O melhor estado para ancorar é um estado que ocorre naturalmente (por


exemplo, você está rindo de uma piada que acabou de ouvir). Depois desse, o
melhor estado é um estado vívido passado altamente associado. Se deseja
criar uma âncora para um estado específico que você nunca experimentou,
você conhece alguém que tenha essa qualidade? Imagine estar no lugar dessa
pessoa e assumir a fisiologia e os sentimentos dela (essa pessoa pode ser real
ou imaginária).
Para eliciar uma memória passada para fins de ancoragem, você pode
usar o seguinte roteiro para si ou para o seu cliente:
Lembre-se de um momento específico no qual você estava realmente
_____ (por exemplo, confiante). Feche os olhos e se associe completamente a
essa memória voltando a esse momento, colocando-se em seu próprio corpo,
olhando através de seus próprios olhos, vendo o que você viu, ouvindo o que
você ouviu e tendo a sensação de estar realmente _____.

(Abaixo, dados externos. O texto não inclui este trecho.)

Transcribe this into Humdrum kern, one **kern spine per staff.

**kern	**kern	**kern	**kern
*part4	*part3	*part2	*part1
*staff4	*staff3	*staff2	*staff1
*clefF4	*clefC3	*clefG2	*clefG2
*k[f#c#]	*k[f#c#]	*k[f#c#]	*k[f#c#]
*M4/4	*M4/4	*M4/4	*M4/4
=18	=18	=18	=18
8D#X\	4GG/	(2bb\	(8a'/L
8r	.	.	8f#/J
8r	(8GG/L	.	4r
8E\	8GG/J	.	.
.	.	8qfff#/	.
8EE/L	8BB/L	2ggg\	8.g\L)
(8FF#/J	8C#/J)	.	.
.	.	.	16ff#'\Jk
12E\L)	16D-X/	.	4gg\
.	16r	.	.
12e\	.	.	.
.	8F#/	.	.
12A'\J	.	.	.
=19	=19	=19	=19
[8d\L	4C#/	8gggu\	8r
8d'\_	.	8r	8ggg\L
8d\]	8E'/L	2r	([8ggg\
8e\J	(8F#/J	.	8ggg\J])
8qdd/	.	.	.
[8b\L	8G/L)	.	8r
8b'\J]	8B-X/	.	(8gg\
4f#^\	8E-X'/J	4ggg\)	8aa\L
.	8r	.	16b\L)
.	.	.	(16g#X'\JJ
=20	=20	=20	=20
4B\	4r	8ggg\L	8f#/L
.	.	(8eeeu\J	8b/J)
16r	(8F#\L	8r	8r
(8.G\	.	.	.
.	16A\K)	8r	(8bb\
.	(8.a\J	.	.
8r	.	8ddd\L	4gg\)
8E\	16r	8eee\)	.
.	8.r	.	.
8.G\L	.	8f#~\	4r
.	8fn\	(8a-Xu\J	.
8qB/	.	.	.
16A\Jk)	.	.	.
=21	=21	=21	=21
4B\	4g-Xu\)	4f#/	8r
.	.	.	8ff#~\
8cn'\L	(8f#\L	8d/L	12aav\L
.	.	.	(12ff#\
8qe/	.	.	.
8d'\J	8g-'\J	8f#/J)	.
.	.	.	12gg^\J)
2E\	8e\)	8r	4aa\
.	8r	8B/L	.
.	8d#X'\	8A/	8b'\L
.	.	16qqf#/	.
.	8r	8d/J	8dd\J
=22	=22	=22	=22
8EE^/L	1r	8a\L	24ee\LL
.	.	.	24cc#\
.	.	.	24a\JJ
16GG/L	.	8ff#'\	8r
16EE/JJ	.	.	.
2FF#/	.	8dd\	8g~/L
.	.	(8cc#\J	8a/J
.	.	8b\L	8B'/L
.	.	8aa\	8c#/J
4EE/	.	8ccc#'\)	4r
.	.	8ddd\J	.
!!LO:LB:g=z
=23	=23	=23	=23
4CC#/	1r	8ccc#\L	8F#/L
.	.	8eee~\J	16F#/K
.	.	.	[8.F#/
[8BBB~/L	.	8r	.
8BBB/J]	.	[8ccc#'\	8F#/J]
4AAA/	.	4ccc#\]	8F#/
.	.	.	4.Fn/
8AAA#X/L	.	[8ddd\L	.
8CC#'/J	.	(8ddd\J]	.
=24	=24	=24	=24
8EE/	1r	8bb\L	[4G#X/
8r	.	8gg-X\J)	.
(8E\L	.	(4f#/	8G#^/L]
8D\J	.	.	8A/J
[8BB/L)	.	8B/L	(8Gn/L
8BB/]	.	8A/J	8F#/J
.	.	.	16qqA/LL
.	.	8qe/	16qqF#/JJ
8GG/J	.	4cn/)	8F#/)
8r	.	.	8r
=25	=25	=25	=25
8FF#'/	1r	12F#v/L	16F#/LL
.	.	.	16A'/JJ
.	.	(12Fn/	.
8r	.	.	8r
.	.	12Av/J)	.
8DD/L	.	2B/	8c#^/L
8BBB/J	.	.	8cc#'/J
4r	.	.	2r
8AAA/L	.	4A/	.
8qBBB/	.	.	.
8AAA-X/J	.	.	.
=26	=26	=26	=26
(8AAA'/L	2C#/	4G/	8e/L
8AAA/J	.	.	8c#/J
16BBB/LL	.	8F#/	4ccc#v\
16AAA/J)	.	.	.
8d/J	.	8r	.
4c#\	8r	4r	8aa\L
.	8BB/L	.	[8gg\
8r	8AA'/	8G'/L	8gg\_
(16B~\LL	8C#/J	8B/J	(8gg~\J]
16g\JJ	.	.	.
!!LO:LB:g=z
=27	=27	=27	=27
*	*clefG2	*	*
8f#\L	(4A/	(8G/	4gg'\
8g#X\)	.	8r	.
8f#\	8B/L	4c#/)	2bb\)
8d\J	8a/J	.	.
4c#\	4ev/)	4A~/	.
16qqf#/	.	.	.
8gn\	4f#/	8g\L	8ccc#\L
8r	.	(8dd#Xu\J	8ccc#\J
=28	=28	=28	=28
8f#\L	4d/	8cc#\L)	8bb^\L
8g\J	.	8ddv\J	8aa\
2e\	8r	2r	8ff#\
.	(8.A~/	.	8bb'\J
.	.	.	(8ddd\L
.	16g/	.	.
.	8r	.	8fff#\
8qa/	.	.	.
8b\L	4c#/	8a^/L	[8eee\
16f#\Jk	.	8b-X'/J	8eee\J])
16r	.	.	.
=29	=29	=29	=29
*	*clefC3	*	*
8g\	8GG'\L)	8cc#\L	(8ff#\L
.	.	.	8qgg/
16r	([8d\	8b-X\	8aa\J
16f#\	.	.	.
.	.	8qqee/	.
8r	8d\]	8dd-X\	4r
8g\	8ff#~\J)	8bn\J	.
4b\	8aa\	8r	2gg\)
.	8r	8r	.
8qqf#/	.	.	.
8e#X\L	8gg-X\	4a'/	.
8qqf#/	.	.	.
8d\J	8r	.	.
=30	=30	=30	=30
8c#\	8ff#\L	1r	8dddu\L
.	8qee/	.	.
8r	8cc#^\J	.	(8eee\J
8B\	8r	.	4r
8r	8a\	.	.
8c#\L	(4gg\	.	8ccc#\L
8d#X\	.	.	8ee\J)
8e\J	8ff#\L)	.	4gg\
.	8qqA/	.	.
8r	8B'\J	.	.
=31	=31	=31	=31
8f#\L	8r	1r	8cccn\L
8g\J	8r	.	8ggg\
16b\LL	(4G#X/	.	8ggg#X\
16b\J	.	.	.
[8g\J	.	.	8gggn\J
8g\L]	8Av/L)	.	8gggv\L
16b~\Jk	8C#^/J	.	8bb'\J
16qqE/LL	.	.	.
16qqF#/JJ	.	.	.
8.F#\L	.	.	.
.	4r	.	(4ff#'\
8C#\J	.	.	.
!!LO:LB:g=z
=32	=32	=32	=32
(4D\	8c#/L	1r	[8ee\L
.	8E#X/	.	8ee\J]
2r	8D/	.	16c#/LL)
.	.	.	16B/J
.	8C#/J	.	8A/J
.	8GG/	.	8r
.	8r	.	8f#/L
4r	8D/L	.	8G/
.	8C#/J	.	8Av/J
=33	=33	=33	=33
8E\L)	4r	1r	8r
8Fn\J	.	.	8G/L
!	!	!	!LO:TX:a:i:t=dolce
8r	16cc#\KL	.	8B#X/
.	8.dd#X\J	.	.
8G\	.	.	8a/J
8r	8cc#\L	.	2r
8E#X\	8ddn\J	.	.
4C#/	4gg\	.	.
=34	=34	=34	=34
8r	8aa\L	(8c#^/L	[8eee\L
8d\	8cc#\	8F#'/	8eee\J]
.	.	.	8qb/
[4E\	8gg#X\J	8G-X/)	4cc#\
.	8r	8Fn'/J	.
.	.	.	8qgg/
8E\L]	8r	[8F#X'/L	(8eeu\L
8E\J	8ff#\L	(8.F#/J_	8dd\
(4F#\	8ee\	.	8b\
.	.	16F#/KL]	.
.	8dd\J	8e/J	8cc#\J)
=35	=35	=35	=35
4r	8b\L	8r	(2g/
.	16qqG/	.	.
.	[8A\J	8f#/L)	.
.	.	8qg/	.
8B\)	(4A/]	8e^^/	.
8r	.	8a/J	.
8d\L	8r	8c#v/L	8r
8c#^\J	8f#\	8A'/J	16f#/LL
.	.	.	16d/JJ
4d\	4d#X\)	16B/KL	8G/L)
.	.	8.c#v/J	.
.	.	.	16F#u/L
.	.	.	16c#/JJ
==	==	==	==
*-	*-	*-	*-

Você também pode ajudar o seu cliente, usando um tom de voz que
reflita o estado que ele está acessando. Se ele está acessando um estado
energético, então o seu tom de voz deve refletir energia.
A âncora, para ser mantida, só deve ser acionada quando necessária e
deve ter um reforço regular. Para reforçar (ou melhorar) uma âncora, você
pode, em uma base regular, repetir o processo que usou para estabelecer a
âncora ou, se perceber que está experimentando naturalmente o estado que
você deseja, então dispare o gatilho para melhorar a âncora.
Para fazer uma âncora realmente forte ou associar recursos diferentes
para a mesma âncora, você pode empilhar âncoras, isso é, você repete o
processo de ancoragem várias vezes, eliciando várias ocorrências do mesmo
estado ou de diferentes estados e faz a ancoragem de todas no mesmo lugar.